Hutbede şu ifadelere yer verildi:
“Milli Mücadelemizin zaferle taçlanışının, bağımsızlık güneşinin ülkemiz üzerine yeniden doğuşunun, Cumhuriyetimizin ilan edilişinin yüzüncü yılındayız. Cenâb-ı Hak, aziz milletimizi nice asırlar rızasına uygun işler yapmaya muvaffak eylesin. İlelebet devletimizi payidar, milletimizi bahtiyar eylesin.
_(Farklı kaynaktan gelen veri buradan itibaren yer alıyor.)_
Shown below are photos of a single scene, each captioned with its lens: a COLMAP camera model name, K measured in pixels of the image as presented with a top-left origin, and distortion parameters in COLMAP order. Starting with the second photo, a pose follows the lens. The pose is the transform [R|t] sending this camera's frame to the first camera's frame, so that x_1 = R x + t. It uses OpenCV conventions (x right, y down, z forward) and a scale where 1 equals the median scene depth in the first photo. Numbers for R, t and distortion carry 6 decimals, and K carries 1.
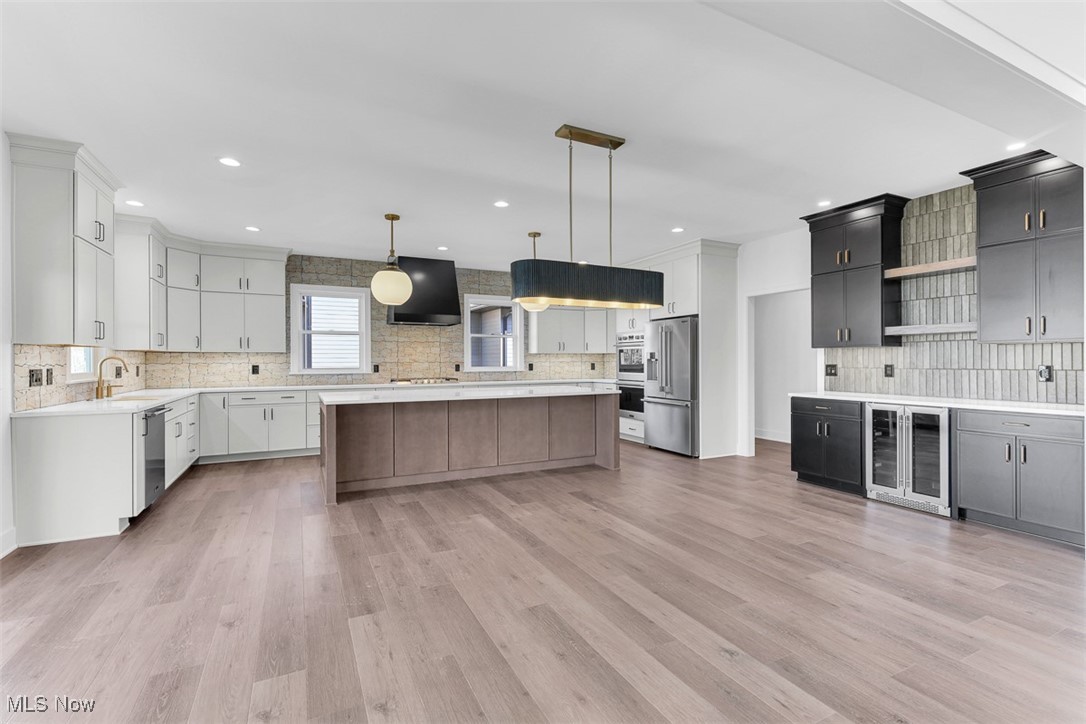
lens RADIAL K [[484.2, 0, 578.2], [0, 484.2, 360.1], [0, 0, 1]] dist [0.005958, -0.002686]
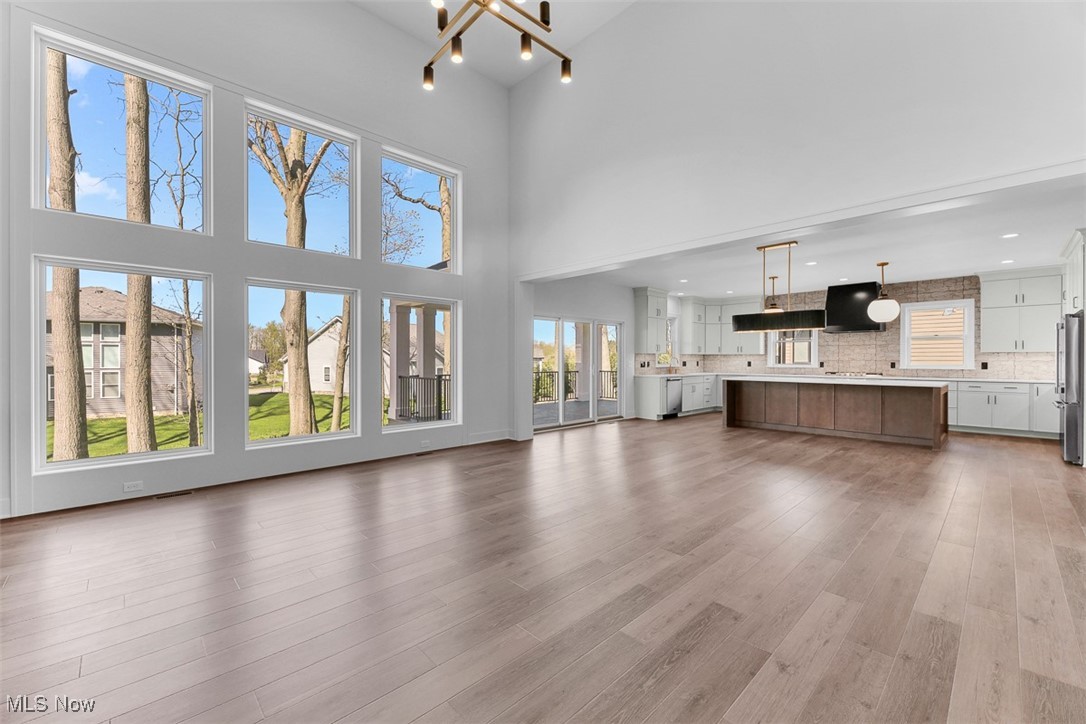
lens RADIAL K [[484.2, 0, 513.1], [0, 484.2, 362.3], [0, 0, 1]] dist [0.005958, -0.002686]
pose [[0.231559, 0.010741, -0.972762, 1.097127], [0.000724, 0.999937, 0.011214, -0.008703], [0.972821, -0.003301, 0.231537, -0.325884]]
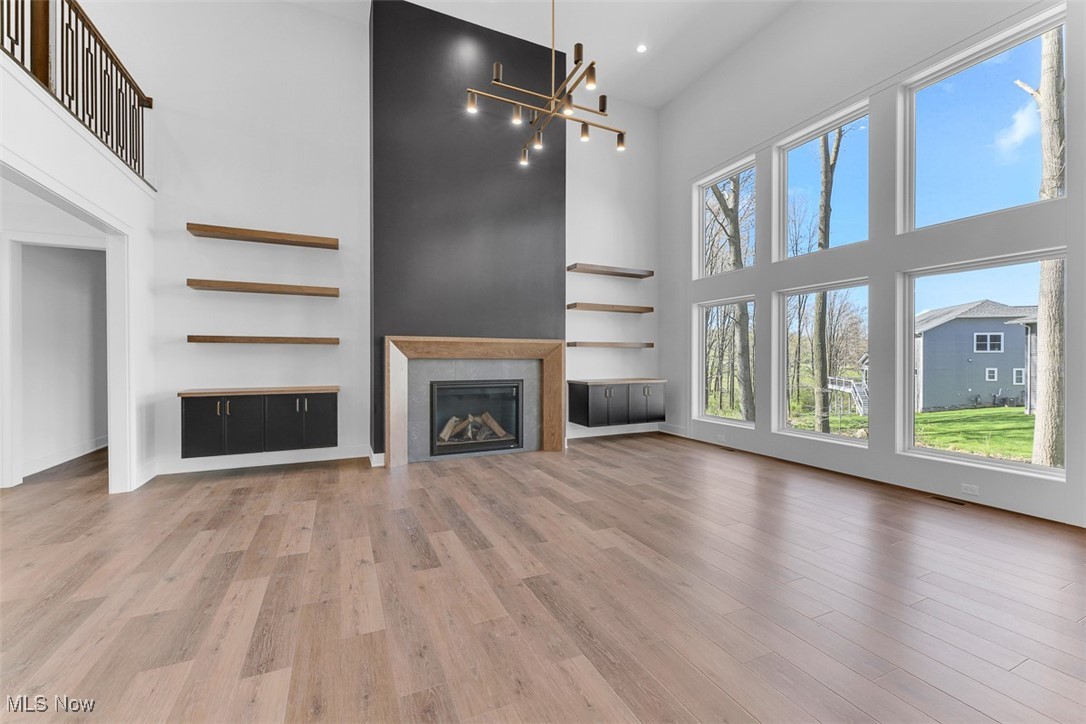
lens RADIAL K [[484.2, 0, 573.4], [0, 484.2, 360.4], [0, 0, 1]] dist [0.005958, -0.002686]
pose [[-0.995906, 0.001326, 0.090387, 0.433422], [0.001809, 0.999984, 0.005269, -0.005746], [-0.090379, 0.005411, -0.995893, 0.576386]]
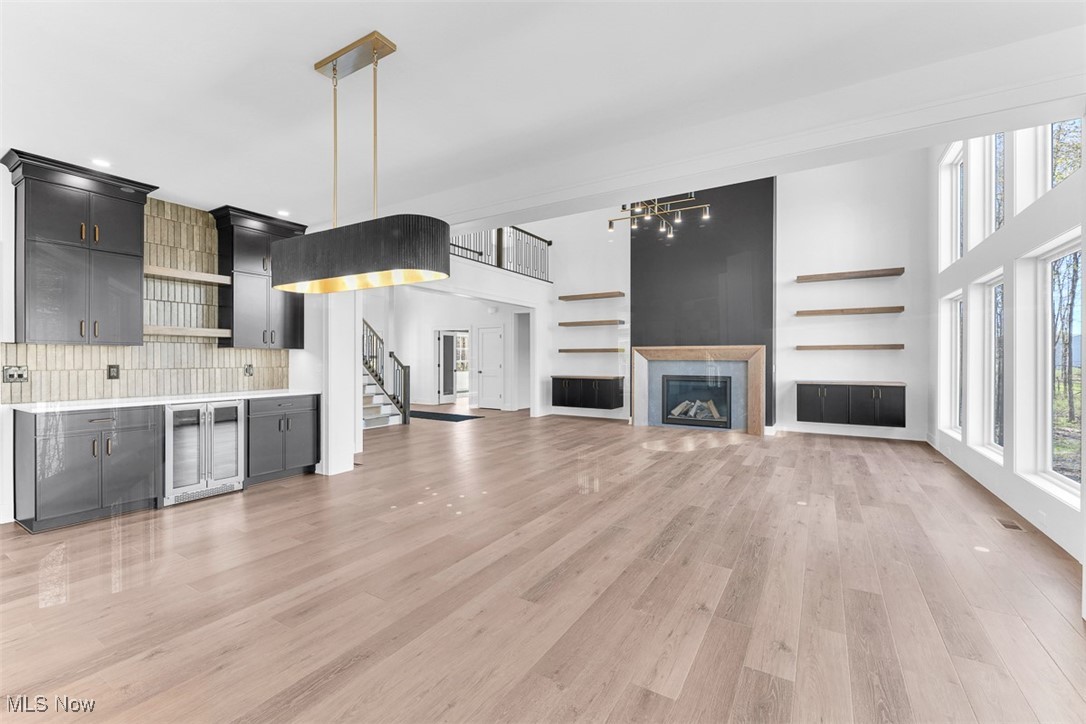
lens RADIAL K [[455.8, 0, 520.8], [0, 455.8, 364.0], [0, 0, 1]] dist [0.002010, -0.002088]
pose [[-0.447467, -0.004631, 0.894288, -0.451186], [-0.001529, 0.999989, 0.004414, 0.001951], [-0.894299, 0.000608, -0.447470, 0.692763]]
Yüz yıldır, bütün zorlukları Rabbimizin lütuf ve inayeti, milletimizin feraset ve basiretiyle aştık. Güçlü bir devlet olma yolunda büyük mesafeler kat ettik. Efendimiz (s.a.s)’in ‘Birbirinize haset etmeyin ve kin beslemeyin. Birbirinize sırt çevirmeyin. Ey Allah’ın kulları kardeş olun!’ hadisi gereğince birbirimize güvendik, birbirimize dayandık. El ele, gönül gönüle vererek bugünlere ulaştık.
Cennet vatanımız, bizim için sadece bir toprak parçasından ibaret değildir. Bu topraklar, kıyamete kadar huzur ve güven içinde yaşamaya azmettiğimiz yurdumuzdur. Aziz şehitlerimizin canlarıyla, kahraman gazilerimizin kanlarıyla, Milli Mücadelemize önderlik eden devlet büyüklerimizin azim, gayret ve kararlılıklarıyla bize bıraktıkları yüce bir emanettir. Bu emanet her birimizin canından daha azizdir. Gerektiğinde can vereceğiz, canandan geçeceğiz, bütün varımızı feda edeceğiz; ancak ecdat yadigârı vatanımızdan İstiklâl Marşı’mızda da ifade edildiği gibi asla vazgeçmeyeceğiz.
Üzerinde yaşadığımız bu toprakları bize vatan kılan, yüz yıl önceki destansı mücadeleleriyle bağımsızlığımızı perçinleyen aziz şehitlerimizi ve kahraman gazilerimizi rahmet ve minnetle yâd ediyoruz. Rabbimiz, onların bıraktığı emanetlere sahip çıkabilmeyi bizlere ve nesillerimize nasip eylesin.”